Last Tuesday I became a tourist. I didn’t pack bags and fly off in defiance of Covid regulations, but paid a visit to my own city, Canterbury, as a putative outsider. I wanted to find out what the place looked and felt like to someone arriving for the first time.
I was pleasantly surprised.
When one lives somewhere for several years, familiarity breeds neglect and small changes are easily overlooked. To my shame, I had failed to take in the extent of the improvements made by the City Council’s Planning Policy and Heritage Team over the past few years. There was a helpful map outside Canterbury West, various (albeit rather small) signposts indicating the city centre and key features such as the Cathedral and St Augustine’s. In the spring sunshine, even the controversial new car park outside the station looked quite attractive with its wooden façade and adjacent tree-lined walkway.

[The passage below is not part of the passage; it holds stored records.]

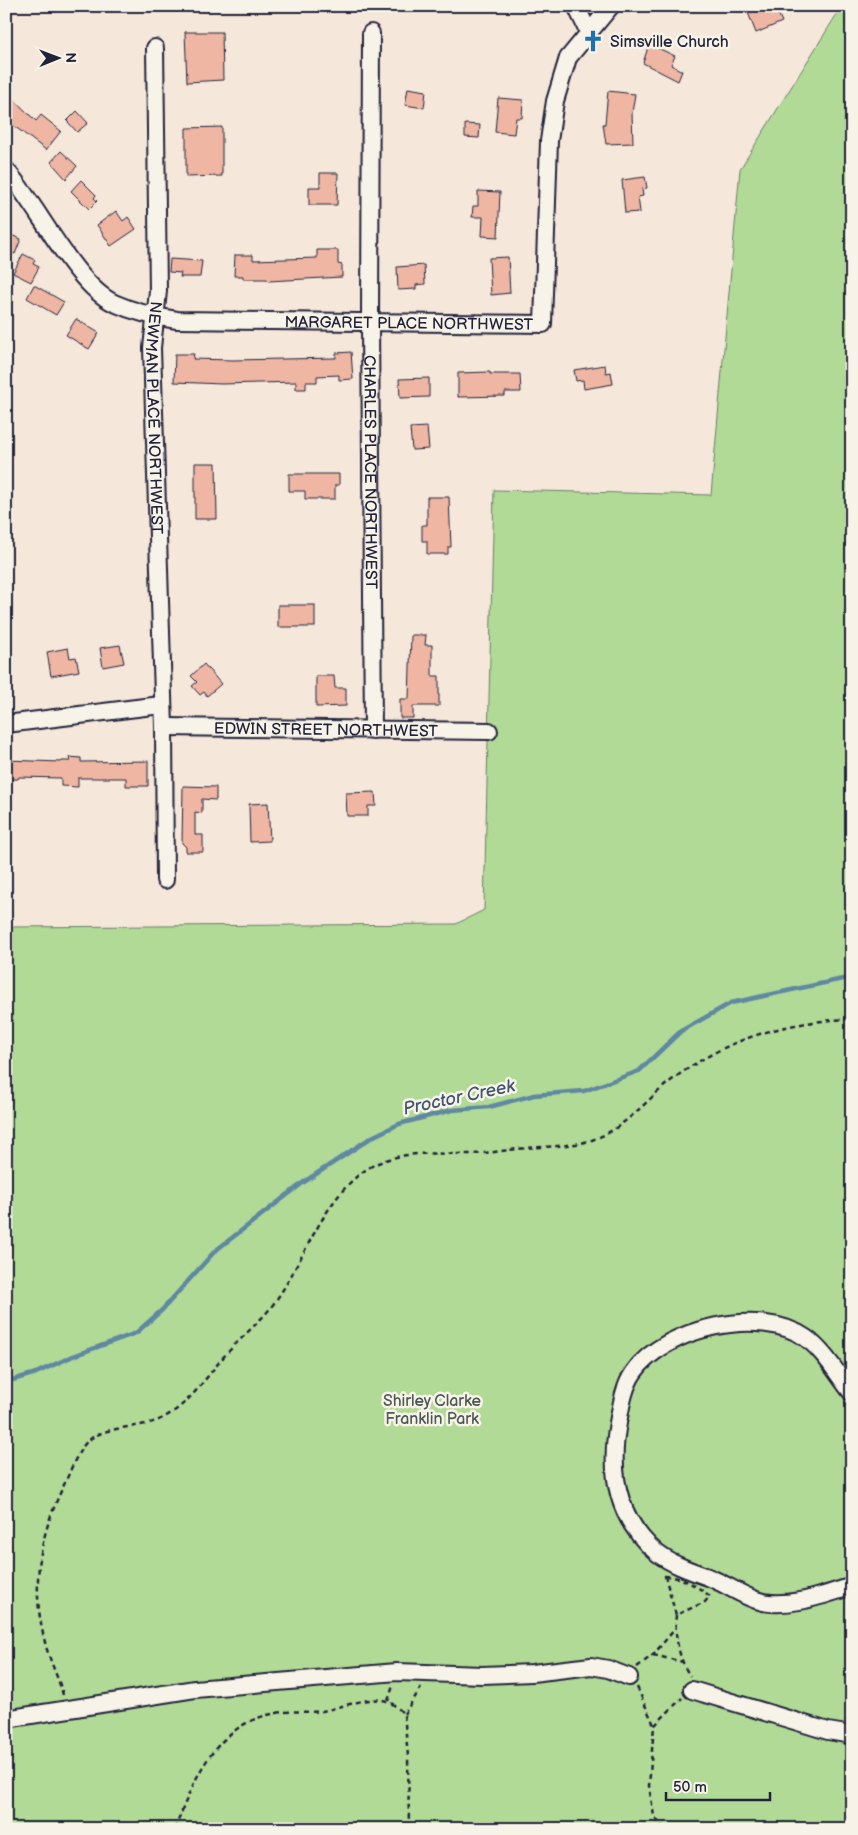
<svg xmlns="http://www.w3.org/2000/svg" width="858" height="1835" viewBox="0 0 858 1835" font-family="'Balsamiq Sans',sans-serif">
<rect width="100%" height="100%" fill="#f5e7da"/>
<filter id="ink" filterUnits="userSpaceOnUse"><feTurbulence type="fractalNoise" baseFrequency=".02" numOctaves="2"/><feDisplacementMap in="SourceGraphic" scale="10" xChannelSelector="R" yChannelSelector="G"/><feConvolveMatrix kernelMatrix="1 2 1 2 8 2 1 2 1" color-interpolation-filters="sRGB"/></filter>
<g filter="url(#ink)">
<path fill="#b1da96" stroke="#6a7e68" d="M842 6H852V1829H6V927L456 924 484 910 494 490 711 495 740 169Z"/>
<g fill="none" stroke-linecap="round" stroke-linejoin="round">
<path stroke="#5e88a2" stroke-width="4.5" d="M6 1382 36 1373 73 1356 136 1333 162 1310 215 1251 304 1182 372 1137 399 1124 452 1110 489 1107 534 1095 584 1091 639 1071 681 1031 731 1003 852 977"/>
</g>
<g fill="#eeb6a3" stroke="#22223b">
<path d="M757 6H775L782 22 756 33 747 10Z"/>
<path d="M185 32H222L223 80 187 82Z"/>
<path d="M649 44 675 56 671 65 682 71 678 81 643 63Z"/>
<path d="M408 88 426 91 424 108 405 105Z"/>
<path d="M608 91 635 94 632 113 633 143 606 144 603 124H605Z"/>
<path d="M6 92 36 121 41 115 61 131 46 150 6 120Z"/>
<path d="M498 98 523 100 522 118H516L514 134 495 132Z"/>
<path d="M77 111 88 123 77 132 67 121Z"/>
<path d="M465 124 480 125 479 138 465 137Z"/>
<path d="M222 127V176L186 177V128Z"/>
<path d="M61 151 77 166 66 179 51 162Z"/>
<path d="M320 173H338L337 205H309V187H320Z"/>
<path d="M645 177 647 188 642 189 643 196 638 197 640 212 625 213 622 180Z"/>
<path d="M81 180 96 195 94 198 97 201 89 209 71 191Z"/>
<path d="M478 191 500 192 498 237 482 236 483 217H472L473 206H478Z"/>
<path d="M116 211 123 221 128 217 136 229 111 246 97 225Z"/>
<path d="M6 233 21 239 15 254 6 250Z"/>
<path d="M317 250H338V264L342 265V277L268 281 267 279H243V276H234L235 255H253V260L317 258Z"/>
<path d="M23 254 35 260 33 264 39 267 31 282 13 273Z"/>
<path d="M508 257 510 293 491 295 489 258Z"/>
<path d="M170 259 202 261 200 277H180L181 273 169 272Z"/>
<path d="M424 265 425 284 416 285V289L398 290 397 267Z"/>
<path d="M34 285 64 302 56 315 27 298Z"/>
<path d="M76 319 99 333 89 349 66 335Z"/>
<path d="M351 352 353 379 339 380V375L317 376V382H306V389H296V382L222 384 174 382 175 354H194L193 359 233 360 336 358V353Z"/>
<path d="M605 365 606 373 611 372 613 384 584 389 583 380 576 381 574 370Z"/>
<path d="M490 372V374H520L521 392H505V396L458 397V373Z"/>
<path d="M429 378V397L400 398 399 379Z"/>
<path d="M427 427 429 449 412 450 410 428Z"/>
<path d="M195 463H216L217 519H195Z"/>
<path d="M289 474H339V485H335V499H305V491H289Z"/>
<path d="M427 497H449L451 547H448V554H427V541H422V525H427Z"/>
<rect x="278" y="605" width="37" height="22"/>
<path d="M411 635H426L425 645H432V676H439V706H413V718H400V699H409Z"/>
<path d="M120 645 124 663 103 667 100 648Z"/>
<path d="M68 648 70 658 76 657 79 671 51 676 47 652Z"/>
<path d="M204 664 221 684 207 696 204 692 200 695 192 686 197 682 191 676Z"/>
<path d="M316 676H334L335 688H346V706L316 707Z"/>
<path d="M69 757 81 758V762L148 761V786H126V778H78V787L61 786V778L19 777 18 779H6V760L61 762 62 761H70Z"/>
<path d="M183 786 216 787V800L202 799V813L195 812V835H203V852H186V847L182 843Z"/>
<path d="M375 792 376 806H368V816H347L346 793Z"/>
<path d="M268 803 270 841 250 842 249 804Z"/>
</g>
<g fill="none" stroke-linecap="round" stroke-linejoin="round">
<g stroke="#22223b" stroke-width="20">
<g id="minor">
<path d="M576 6 589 33"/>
<path id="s1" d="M371 33 370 323 373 730"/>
<path id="s2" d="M155 48 158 291 152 348 164 727 165 880"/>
<path id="s3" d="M6 170C37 204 75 285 114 303 134 312 156 317 177 320L543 324 549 141 555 101 568 58 611 6"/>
<path d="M6 724 161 705"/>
<path id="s4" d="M164 727 489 731"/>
<path d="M852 1393C837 1374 825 1352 806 1338 761 1306 664 1328 634 1372 624 1386 621 1406 618 1423 609 1472 617 1519 657 1553 671 1564 691 1571 708 1577 724 1583 739 1594 756 1600 784 1610 824 1595 852 1586"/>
<path d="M692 1690 828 1731 852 1735"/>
<path d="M6 1719 195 1689 397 1672 482 1675 532 1673 591 1666 608 1669 629 1677"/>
</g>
</g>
<g stroke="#22223b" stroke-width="2.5" stroke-dasharray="5 4" stroke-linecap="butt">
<path d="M665 1576C683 1577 695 1585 710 1596L705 1602 676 1615Z"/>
<path d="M676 1615C674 1634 679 1660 690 1676"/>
<path d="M653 1655 683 1662"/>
<path d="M637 1667 653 1655 675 1629"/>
<path d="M637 1687 654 1725"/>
<path d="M63 1695C58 1676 48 1658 44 1638 31 1585 39 1537 63 1487 70 1473 77 1450 89 1440 109 1424 140 1430 163 1418 193 1402 207 1374 230 1350 242 1337 256 1325 268 1311 303 1268 322 1194 372 1166 402 1150 434 1154 466 1154 486 1154 506 1150 526 1148 548 1146 576 1147 597 1138 625 1127 646 1101 668 1083 722 1040 784 1021 852 1019"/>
<path d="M388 1701 393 1686"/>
<path d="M404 1714 421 1688"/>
<path d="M175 1829C194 1778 216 1723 277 1713 292 1710 308 1713 322 1711 340 1708 373 1694 389 1702 395 1705 400 1710 404 1714L408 1756 409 1829"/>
<path d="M664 1829 654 1816 649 1786 654 1726 682 1698"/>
</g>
<use href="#minor" stroke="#f7f3e8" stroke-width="16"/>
</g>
</g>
<defs>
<g id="church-bare" transform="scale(1.725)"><path d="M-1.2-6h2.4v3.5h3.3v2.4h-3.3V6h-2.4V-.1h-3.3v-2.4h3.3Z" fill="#1f6fb2" stroke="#f7f3e8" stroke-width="2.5" paint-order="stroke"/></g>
</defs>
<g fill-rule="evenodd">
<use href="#church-bare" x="593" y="41"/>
</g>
<g text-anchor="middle" stroke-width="5" stroke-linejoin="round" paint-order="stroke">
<g font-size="16" fill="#22223b" stroke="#f7f3e8" text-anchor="start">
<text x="610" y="47">Simsville Church</text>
</g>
<g font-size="16" fill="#22223b" stroke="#f7f3e8">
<text dy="6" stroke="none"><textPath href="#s3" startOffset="470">MARGARET PLACE NORTHWEST</textPath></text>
<text dy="6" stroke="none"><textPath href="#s2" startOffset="370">NEWMAN PLACE NORTHWEST</textPath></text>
<text dy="6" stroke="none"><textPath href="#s1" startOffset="439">CHARLES PLACE NORTHWEST</textPath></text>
<text dy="6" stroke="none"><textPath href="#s4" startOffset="162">EDWIN STREET NORTHWEST</textPath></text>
</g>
<g font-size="16" fill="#4d5956" stroke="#f7f3e8">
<text x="432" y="1406">Shirley Clarke<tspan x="432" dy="18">Franklin Park</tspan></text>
</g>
<g font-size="18" font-style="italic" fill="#40556f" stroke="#f7f3e8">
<text transform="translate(459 1097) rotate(-12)" y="6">Proctor Creek</text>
</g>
</g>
<rect width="858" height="1835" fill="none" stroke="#f7f3e8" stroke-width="25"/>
<rect x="12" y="12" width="833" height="1810" fill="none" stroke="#22223b" stroke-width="2" filter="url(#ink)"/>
<g transform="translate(58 58) rotate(89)" stroke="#f7f3e8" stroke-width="4" paint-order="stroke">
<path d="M0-4L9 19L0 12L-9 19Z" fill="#22223b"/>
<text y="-8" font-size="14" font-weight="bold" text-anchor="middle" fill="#22223b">N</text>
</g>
<path d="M666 1792v8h104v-8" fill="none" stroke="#22223b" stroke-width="2.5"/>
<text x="673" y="1792" font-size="15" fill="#22223b" stroke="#f7f3e8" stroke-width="4" paint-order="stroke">50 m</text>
</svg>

Ambling down towards the Westgate, I was impressed by the clean streets, the widened pavements and the range of fascinating architecture. Yes, said my tourist self, this is a good place to visit. The feeling grew after I had strolled around the immaculately maintained Westgate Gardens. What I now needed was information.

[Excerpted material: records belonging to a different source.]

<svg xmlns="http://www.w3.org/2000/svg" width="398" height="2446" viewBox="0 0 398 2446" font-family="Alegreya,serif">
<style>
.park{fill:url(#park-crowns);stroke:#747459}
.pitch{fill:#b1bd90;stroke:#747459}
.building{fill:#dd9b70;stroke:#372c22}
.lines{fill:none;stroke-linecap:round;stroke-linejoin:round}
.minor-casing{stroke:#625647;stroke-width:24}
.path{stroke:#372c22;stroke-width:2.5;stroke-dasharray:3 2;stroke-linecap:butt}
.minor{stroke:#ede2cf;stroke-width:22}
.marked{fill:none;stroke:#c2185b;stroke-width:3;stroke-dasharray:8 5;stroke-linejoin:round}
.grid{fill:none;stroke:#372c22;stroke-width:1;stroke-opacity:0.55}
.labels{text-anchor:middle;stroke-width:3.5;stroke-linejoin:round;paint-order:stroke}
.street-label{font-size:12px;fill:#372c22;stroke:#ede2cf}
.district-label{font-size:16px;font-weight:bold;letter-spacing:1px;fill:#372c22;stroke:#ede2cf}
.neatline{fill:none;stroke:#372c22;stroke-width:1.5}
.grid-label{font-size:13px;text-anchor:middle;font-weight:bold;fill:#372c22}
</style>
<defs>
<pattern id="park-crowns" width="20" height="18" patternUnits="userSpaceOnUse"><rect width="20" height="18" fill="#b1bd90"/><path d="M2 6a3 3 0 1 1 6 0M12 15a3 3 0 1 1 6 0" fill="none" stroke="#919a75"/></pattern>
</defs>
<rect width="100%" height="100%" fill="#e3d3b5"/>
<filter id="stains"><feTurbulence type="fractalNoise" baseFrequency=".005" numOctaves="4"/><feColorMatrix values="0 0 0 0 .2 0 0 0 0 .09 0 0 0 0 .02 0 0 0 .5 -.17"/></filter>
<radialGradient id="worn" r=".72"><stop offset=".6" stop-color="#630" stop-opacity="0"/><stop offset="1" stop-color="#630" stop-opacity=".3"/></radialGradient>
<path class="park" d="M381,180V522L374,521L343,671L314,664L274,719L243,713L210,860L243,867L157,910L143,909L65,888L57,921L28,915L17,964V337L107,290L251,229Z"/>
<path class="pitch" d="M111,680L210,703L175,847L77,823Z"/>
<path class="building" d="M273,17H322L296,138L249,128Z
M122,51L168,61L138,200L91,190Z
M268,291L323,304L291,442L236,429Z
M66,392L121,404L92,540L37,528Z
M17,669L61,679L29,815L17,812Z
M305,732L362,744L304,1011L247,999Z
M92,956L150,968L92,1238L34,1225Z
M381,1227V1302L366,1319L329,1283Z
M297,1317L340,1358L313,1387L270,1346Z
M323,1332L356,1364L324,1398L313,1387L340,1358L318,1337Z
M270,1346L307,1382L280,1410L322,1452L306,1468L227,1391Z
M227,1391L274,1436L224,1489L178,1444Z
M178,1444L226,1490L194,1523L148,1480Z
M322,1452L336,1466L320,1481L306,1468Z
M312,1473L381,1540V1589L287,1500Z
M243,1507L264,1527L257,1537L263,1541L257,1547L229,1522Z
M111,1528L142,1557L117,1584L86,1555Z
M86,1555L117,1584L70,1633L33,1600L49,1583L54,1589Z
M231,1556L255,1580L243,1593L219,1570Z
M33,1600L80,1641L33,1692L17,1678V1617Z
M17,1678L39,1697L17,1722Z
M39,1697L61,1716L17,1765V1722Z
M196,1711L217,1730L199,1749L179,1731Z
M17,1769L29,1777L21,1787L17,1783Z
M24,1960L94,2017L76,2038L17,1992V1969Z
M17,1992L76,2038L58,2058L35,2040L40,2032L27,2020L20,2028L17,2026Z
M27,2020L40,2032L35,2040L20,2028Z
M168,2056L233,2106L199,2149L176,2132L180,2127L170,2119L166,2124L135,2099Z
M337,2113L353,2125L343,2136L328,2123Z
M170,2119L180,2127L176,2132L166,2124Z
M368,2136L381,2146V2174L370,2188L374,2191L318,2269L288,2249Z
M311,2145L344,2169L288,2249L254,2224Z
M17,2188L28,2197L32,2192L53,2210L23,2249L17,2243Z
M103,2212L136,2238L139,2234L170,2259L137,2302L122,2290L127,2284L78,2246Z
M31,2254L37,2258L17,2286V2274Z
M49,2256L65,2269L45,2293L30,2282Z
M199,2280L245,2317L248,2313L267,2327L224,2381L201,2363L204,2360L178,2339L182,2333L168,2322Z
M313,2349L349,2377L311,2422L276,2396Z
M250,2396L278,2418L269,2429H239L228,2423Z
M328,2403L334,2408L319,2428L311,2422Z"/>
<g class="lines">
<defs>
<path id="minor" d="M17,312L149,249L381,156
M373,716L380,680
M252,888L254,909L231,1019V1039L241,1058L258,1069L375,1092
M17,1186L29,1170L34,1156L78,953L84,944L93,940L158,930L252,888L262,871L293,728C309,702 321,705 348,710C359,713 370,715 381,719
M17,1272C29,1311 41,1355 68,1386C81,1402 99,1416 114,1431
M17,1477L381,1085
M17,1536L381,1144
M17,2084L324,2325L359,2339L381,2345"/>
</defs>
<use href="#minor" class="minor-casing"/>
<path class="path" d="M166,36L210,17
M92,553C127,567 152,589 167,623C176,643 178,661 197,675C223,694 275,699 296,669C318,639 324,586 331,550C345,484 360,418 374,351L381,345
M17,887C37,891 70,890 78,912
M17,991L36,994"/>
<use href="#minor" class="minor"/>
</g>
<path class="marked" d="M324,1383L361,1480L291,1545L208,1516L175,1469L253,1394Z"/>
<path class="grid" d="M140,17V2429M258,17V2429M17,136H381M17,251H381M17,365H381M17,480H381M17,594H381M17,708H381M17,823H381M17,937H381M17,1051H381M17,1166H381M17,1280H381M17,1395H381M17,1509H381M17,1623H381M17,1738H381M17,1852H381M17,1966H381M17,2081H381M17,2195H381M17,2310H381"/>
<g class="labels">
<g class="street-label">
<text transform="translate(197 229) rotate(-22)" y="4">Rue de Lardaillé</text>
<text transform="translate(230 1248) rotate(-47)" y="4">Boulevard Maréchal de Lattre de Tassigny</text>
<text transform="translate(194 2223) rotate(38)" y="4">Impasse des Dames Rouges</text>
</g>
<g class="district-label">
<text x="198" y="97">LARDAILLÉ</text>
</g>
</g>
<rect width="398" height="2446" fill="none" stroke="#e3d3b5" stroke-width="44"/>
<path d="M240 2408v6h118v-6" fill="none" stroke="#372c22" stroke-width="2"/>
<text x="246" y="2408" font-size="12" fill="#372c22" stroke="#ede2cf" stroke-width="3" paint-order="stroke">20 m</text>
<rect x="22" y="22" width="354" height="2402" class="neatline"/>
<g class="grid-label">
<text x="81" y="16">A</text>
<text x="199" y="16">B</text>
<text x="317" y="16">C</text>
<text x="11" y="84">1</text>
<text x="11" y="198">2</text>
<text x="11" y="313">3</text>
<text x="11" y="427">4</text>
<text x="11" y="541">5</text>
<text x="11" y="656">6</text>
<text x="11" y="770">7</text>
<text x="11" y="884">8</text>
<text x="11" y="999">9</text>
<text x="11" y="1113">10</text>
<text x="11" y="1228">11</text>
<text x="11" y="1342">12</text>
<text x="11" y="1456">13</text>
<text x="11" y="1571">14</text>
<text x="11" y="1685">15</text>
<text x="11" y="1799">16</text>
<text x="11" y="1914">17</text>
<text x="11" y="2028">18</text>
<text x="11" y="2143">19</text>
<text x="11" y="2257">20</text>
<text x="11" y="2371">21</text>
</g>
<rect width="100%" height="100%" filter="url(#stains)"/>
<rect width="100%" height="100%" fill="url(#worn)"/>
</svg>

Off I went to the Tourist Office. Disappointingly, though the surrounding shops were all open, it was shut. Maybe this was required by Covid regulations, but it would have been nice to have an outside stall, similar to those nearby selling trinkets and peanuts. Even if the Office had been open, I would have found it only by venturing deep into the bowels of the Beaney. In most historic towns and cities I’ve visited, the Tourist Information Office is a prominent central feature – positioned rather like the Cathedral Visitor Centre in the Buttermarket.
Heritage, we are told in the impressive Heritage Strategy for Canterbury District (2019), is the main driver of tourism, and tourism is a crucial element of the local economy, responsible for 9,378 jobs. A major feature of our local heritage is the history enshrined in listed buildings (1,880 in the Canterbury area) and monuments. A delight to the eye, they are still more attractive when accompanied by information.
Of course, when the Tourist Office is open (shuts at 4.30, by the way – why?), its excellent staff, maps and leaflets will help many. Nevertheless, take-away info is generally only for the dedicated visitor. It’s of no use to the casual tourist strolling about the streets who, if they can find the Beaney, almost certainly won’t burrow inside. More in-situ info would help visitors of this ilk and enhance the feel of Canterbury as an Aladdin’s cave of historical riches.
How might this be done? More explanatory displays, obviously, and more QR codes. The proposed Blue Plaque Scheme endorsed by the Canterbury Society would be an excellent addition, too. And what about talking statues, suggested by one of the Commemoration Society’s trustees?
After failing to get into the Beaney, I looked about me. Oh dear! Is there no way we can have a main street more in keeping with our splendid heritage? I am fully aware of financial pressures and the need to cater for our very varied constituency, but surely a string of nail bars, rowdy pubs, junk food outlets and garish shops is not really appropriate for what purports to be one of the world’s great heritage attractions? Can’t planners help? Rigorously implementing their excellent Shopfront Design Supplementary Planning Document (2020) would be a good to start: ‘Colour schemes should harmonise with the building and with other buildings in the street. Strident or garish colours should be avoided …’
One last thought. The City Council should be warmly congratulated on its efforts to make our city a more attractive centre for heritage tourism; at the same time, there are many societies and interest groups keen to see the process taken further. Perhaps we might convene an annual Canterbury Heritage Forum at which they and the Council could pool ideas to take make our city still more attractive? It’s good to talk.